(Page-level text extractions)
§

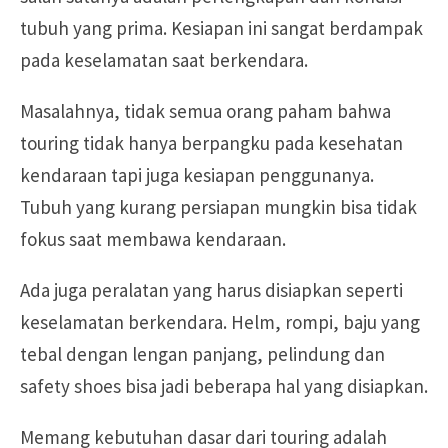
tubuh yang prima. Kesiapan ini sangat berdampak
pada keselamatan saat berkendara.
Masalahnya, tidak semua orang paham bahwa
touring tidak hanya berpangku pada kesehatan
kendaraan tapi juga kesiapan penggunanya.
Tubuh yang kurang persiapan mungkin bisa tidak
fokus saat membawa kendaraan.
Ada juga peralatan yang harus disiapkan seperti
keselamatan berkendara. Helm, rompi, baju yang
tebal dengan lengan panjang, pelindung dan
safety shoes bisa jadi beberapa hal yang disiapkan.
Memang kebutuhan dasar dari touring adalah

§

Problem requirements
Each line of the data above containing the string "juga" is to be copied.

Output
kendaraan tapi juga kesiapan penggunanya.
Ada juga peralatan yang harus disiapkan seperti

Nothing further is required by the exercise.